Rz. 81

Unklarheit hinsichtlich des entscheidungserheblichen Sachverhalts können ernstliche Zweifel an der Rechtmäßigkeit des Verwaltungsakts begründen. Somit können sich ernsthafte Zweifel an der Rechtmäßigkeit des VA ergeben, wenn bei gegebener Feststellungslast der Finanzbehörde sich eine Tatfrage nicht klären lässt, wobei der Stpfl. seinerseits aber seinen Mitwirkungspflichten nachgekommen sein muss, so dass die vom Stpfl. behauptete Rechtsfolge möglich erscheint.[1] Dies ist schon gegeben, wenn deutlich wird, dass bei Erlass des Verwaltungsakts von einem anderen Sachverhalt ausgegangen worden ist.
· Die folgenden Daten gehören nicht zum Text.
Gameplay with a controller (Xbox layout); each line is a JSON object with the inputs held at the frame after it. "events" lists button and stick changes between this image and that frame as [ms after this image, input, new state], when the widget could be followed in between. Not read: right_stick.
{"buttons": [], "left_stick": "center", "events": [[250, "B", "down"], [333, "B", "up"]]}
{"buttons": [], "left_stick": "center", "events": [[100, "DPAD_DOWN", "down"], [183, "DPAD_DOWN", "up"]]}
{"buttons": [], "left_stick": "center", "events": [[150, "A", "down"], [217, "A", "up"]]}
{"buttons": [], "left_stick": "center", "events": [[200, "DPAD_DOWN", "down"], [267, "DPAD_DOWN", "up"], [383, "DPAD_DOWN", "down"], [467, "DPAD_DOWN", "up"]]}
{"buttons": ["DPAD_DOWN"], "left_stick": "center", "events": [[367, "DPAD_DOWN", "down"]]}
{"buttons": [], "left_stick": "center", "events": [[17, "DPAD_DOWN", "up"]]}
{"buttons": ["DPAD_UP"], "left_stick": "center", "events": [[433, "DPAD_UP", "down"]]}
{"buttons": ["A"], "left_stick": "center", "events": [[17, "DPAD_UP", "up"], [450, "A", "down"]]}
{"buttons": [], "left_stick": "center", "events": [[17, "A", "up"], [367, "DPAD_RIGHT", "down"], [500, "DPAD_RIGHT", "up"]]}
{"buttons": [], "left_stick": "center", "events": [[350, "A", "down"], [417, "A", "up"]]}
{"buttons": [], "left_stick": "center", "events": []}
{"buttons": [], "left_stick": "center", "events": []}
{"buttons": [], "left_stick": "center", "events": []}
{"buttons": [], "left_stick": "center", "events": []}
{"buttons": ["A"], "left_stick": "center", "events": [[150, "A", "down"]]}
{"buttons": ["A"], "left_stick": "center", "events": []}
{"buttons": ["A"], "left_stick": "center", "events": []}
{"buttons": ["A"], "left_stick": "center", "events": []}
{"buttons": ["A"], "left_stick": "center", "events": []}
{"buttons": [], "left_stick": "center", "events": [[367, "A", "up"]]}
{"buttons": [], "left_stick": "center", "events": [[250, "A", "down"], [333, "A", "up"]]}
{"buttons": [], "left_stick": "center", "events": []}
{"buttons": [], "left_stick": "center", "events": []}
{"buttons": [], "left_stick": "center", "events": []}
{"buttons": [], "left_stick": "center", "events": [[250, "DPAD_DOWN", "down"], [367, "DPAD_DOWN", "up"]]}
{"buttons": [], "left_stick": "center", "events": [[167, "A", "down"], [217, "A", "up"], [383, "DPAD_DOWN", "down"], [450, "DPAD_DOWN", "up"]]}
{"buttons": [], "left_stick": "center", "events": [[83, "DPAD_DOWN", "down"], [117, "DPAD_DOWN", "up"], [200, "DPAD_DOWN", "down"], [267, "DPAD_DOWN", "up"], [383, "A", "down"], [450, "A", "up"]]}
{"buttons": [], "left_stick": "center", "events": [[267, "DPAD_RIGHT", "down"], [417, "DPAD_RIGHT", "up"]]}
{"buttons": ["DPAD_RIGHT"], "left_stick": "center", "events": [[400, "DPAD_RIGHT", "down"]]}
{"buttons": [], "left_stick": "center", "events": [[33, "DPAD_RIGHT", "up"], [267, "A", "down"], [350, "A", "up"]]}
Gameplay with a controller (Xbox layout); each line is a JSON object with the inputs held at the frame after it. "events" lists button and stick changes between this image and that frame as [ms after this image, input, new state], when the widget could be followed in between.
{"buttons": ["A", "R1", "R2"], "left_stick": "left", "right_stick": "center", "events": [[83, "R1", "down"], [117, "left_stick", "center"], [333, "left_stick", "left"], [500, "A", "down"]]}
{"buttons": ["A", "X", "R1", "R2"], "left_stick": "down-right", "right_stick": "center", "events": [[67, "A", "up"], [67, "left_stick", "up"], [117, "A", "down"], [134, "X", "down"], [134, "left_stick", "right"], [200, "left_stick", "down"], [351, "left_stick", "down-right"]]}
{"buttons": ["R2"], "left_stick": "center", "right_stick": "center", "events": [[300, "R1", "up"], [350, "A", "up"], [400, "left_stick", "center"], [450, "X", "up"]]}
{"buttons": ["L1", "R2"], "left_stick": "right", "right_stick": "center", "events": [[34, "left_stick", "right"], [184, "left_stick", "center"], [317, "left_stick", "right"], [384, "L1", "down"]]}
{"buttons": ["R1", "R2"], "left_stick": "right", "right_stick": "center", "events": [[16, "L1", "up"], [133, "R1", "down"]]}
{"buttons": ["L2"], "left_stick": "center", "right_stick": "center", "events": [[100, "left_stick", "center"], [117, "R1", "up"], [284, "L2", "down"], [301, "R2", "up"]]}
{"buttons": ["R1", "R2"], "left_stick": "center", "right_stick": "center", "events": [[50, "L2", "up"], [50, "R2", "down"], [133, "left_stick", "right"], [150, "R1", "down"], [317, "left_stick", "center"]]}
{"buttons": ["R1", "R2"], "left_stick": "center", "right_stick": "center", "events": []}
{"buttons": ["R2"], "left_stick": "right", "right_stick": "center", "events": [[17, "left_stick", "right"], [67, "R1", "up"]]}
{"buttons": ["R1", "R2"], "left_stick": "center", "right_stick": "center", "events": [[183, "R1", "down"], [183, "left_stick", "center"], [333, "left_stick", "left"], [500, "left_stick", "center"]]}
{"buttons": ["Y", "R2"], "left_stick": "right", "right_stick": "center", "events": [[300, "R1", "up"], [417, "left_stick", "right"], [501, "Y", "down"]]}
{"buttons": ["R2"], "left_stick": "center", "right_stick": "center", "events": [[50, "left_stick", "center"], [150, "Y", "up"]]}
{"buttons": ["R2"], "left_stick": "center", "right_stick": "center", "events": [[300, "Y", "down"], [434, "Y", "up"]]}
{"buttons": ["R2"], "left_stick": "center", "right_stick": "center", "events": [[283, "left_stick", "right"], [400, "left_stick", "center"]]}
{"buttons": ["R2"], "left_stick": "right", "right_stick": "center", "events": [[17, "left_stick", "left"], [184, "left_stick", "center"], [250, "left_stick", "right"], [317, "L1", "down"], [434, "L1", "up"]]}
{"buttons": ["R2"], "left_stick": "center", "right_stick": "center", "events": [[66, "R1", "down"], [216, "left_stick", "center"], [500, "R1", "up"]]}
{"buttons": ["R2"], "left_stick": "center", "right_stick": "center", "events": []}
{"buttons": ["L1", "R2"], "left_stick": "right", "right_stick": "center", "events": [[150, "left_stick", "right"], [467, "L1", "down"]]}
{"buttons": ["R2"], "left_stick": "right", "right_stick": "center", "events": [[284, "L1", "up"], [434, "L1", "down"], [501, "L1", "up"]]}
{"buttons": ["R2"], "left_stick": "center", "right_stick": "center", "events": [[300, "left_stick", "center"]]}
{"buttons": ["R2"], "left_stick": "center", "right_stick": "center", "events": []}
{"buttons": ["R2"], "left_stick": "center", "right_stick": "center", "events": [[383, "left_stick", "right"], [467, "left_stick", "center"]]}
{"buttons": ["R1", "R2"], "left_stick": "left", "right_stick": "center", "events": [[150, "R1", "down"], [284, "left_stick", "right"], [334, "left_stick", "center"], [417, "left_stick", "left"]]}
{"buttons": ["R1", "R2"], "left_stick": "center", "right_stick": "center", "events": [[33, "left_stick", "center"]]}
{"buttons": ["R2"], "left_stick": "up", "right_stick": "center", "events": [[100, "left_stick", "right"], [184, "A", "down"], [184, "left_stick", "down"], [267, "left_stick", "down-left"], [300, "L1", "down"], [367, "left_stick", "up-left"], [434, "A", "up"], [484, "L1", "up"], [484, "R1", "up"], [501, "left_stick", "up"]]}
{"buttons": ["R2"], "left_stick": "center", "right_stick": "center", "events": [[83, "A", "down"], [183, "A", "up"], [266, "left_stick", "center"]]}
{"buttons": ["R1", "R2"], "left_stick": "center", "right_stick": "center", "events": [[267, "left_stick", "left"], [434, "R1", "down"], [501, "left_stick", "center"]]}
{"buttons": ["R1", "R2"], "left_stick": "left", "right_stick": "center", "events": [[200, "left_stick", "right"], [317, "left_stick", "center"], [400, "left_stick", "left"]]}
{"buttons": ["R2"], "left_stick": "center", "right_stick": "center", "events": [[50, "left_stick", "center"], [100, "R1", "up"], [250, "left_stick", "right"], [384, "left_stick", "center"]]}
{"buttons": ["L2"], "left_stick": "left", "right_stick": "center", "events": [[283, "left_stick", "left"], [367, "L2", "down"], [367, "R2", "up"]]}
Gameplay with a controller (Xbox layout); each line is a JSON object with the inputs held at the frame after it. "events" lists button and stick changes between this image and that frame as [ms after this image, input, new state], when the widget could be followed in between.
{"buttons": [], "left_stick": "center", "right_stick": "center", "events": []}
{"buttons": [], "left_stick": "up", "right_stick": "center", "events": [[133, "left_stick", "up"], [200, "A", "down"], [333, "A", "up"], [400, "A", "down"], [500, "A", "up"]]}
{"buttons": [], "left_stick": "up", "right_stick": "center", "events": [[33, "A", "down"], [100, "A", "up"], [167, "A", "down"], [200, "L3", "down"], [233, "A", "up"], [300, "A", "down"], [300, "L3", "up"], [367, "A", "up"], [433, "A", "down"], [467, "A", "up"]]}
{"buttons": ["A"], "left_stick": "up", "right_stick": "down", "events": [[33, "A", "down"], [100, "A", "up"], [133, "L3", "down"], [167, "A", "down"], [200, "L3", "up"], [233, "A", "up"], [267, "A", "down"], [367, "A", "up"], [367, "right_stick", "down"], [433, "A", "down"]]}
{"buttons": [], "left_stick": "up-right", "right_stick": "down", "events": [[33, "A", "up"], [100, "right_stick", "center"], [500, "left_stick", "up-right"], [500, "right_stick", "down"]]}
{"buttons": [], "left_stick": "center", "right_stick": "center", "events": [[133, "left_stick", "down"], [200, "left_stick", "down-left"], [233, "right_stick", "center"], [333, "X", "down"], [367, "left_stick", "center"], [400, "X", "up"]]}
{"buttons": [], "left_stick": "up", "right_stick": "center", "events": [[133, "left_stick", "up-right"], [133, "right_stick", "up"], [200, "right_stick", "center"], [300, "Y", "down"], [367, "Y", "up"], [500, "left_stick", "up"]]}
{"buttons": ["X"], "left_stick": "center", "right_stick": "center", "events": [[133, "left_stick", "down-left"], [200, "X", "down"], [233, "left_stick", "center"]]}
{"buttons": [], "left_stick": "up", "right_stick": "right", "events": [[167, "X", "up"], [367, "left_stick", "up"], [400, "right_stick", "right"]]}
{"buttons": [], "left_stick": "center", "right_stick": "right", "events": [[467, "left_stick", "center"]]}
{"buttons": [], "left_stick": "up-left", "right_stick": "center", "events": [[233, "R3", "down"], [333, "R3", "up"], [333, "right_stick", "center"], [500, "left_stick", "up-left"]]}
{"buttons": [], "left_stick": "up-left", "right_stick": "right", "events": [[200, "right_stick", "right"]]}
Es genügt insoweit bereits das Fehlen ausreichender Angaben über Entscheidungsgrundlagen.[2] Die Vollziehungsaussetzung ist stets gegeben, wenn der Besteuerungssachverhalt von der Finanzbehörde nicht geschlossen dargestellt und der Steueranspruch nicht schlüssig begründet ist.[3]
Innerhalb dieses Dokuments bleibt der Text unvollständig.